By Xolani Jadezweni, Individual Tax Consultant
Tax payable by South Africans working abroad is impacted by whether they will remain tax resident of South Africa. A natural person is a “resident” if he or she is either ordinary resident in the Republic or meets the physical presence test. South African tax residents are taxed on worldwide income in South Africa. A non-resident is subject to tax in South Africa on income from a South African source.
A number of exemptions and deductions may apply to income earned whilst outside South Africa. This article focuses on the exemption relating to foreign employment income (section 10(1)(o)(ii) of the Income Tax Act) earned outside of South Africa. This exemption applies to services rendered outside South Africa for or on behalf of an employer, for an individual who is outside of South Africa for a period / s periods exceeding 183 days (calendar days) in aggregate, during any 12 month period starting or ending during a tax year. The exemption only applies if the 183-day period includes a 60-day continuous period of absence from South Africa.

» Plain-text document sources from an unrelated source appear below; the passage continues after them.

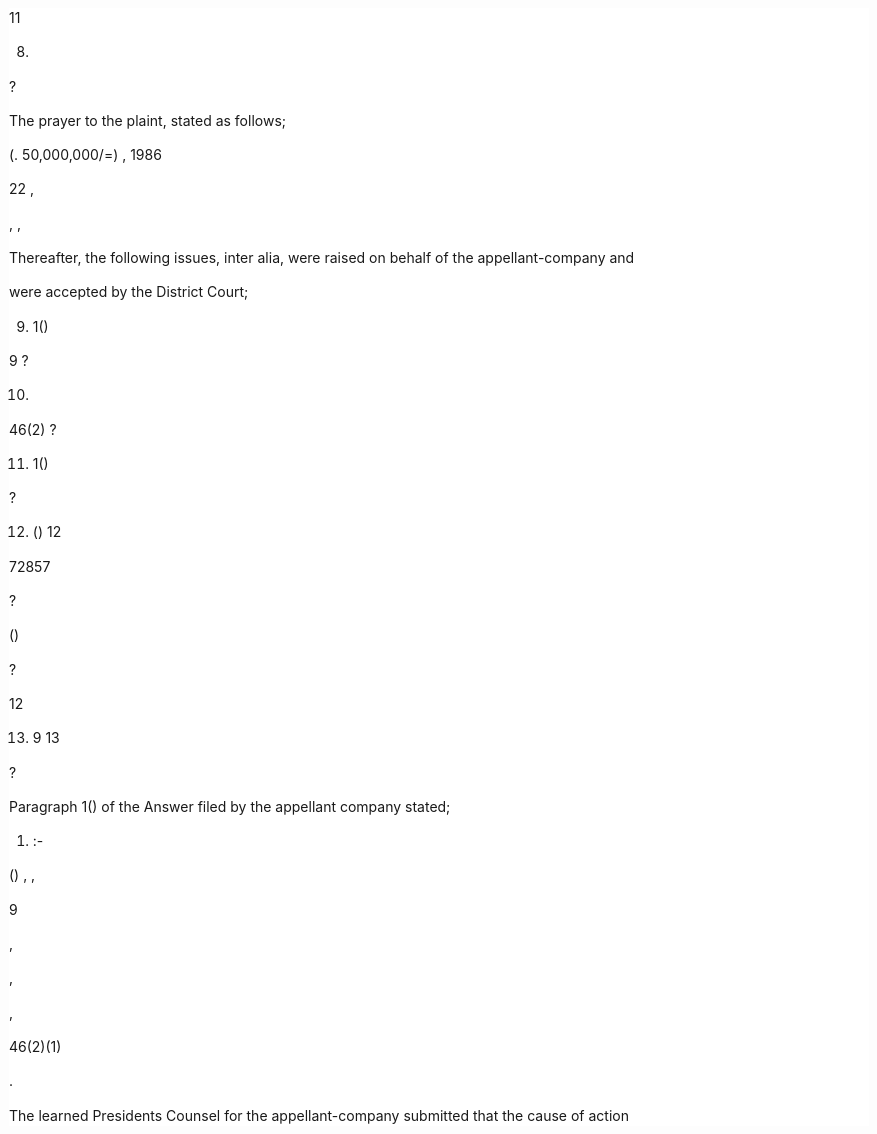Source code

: 11

8)

?

The prayer to the plaint, stated as follows;

(. 50,000,000/=) , 1986

22 ,

, ,

Thereafter, the following issues, inter alia, were raised on behalf of the appellant-company and

were accepted by the District Court;

09) 1()

9 ?

10)

46(2) ?

11) 1()

?

12) () 12

72857

?

()

?

12

13) 9 13

?

Paragraph 1() of the Answer filed by the appellant company stated;

1. :-

() , ,

9

,

,

,

46(2)(1)

.

The learned Presidents Counsel for the appellant-company submitted that the cause of action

SARS recently issued Draft Interpretation Note 16 (Issue 2) (DIN16) for comment. When compared with the current version of Interpretation Note 16 (IN16), the DIN16 contains a shift in certain aspects of the tax exemption on foreign employment income. In calculating the 183/60 day periods, the DIN16 applies SARS’ previous practice (IN16) and takes into account weekends, public holidays, annual leave days, sick leave days and rest periods spent outside South Africa to determine the exemption. IN16 contains practical examples of the “183/60 day approach” and, based on practice, the determination of the exemption is relatively straightforward. A number of relatively complex issues may arise and employers need to evaluate the impact on its employees that render services offshore. DIN16 highlights that a “common misconception is that all remuneration received or accrued during the qualifying 12 month period of 12 months is exempt” and that only “the remuneration received or accrued in respect of services rendered outside the Republic during the qualifying period of 12 months is exempt”. SARS’ view is derived from the wording itself.

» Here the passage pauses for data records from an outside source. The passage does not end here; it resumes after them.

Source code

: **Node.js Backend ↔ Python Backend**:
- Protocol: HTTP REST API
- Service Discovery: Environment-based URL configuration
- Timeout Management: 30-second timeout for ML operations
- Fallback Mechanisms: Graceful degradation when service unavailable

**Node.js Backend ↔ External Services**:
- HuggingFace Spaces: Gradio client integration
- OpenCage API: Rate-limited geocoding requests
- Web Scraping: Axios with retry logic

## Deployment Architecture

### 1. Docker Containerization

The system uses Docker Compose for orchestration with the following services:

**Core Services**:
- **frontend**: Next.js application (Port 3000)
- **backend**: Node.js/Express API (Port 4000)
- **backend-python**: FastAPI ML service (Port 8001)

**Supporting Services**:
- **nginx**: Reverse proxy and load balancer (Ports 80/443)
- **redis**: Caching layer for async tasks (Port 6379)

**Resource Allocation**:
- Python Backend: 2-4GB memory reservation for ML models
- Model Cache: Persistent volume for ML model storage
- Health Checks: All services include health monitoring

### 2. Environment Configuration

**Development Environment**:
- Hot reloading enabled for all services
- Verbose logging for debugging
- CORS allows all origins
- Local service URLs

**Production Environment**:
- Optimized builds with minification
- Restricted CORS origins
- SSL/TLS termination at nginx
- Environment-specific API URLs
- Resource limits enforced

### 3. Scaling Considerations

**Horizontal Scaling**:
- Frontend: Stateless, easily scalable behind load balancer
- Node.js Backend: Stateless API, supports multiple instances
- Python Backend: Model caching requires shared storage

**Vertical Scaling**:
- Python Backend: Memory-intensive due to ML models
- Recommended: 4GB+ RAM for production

Essentially, DIN16 relies on apportionment, which acts as a “second step” to determine the exempt remuneration, if the 183/60 day tests have been met. The first test applies the 183/60 day rules, which take into account weekends, public holidays, annual leave days, sick leave days and rest periods, and, the second test applies SARS’ apportionment methodology which excludes any day not regarded as a “work day”. A “work day”, for DIN16 purposes does not include weekends, public holidays or leave days. Only days of actual services rendered are taken into account. In determining the tax exempt portion, the following apportionment formula should be used for DIN16 purposes:
Exempt portion = Work days outside South Africa for period X Remuneration received during period Total work days for period: 1 DIN16 also deals with the common scenario in terms of which employees are required to take rest periods, enforced by the home or host country’s health and safety regulations and states that no “actual services are rendered during the rest periods, even though the employees remain in continuous employment during these periods. The services that are rendered to earn the remuneration are the services that are rendered during the work shifts”. SARS is of the view that if “those services are rendered offshore and during a qualifying period, all remuneration attributable to those offshore services will qualify for exemption and no apportionment must be done”. This approach is uncertain as it may be that the 183/60 day rules are complied with, but it is not clear whether compulsory health and safety rest periods (which are not annual leave) are then regarded as “work days” outside South Africa. What if those compulsory rest periods are spent in South Africa – does it affect the “work day” driver in the apportionment approach? Practical examples in the final version of the DIN will assist.
In conclusion, it must be remembered that the burden of proof is on the taxpayer to show that an amount is exempt. Employers and individuals rendering services offshore need to take account of SARS’s contemplated approach under the DIN and ensure compliance with the Act.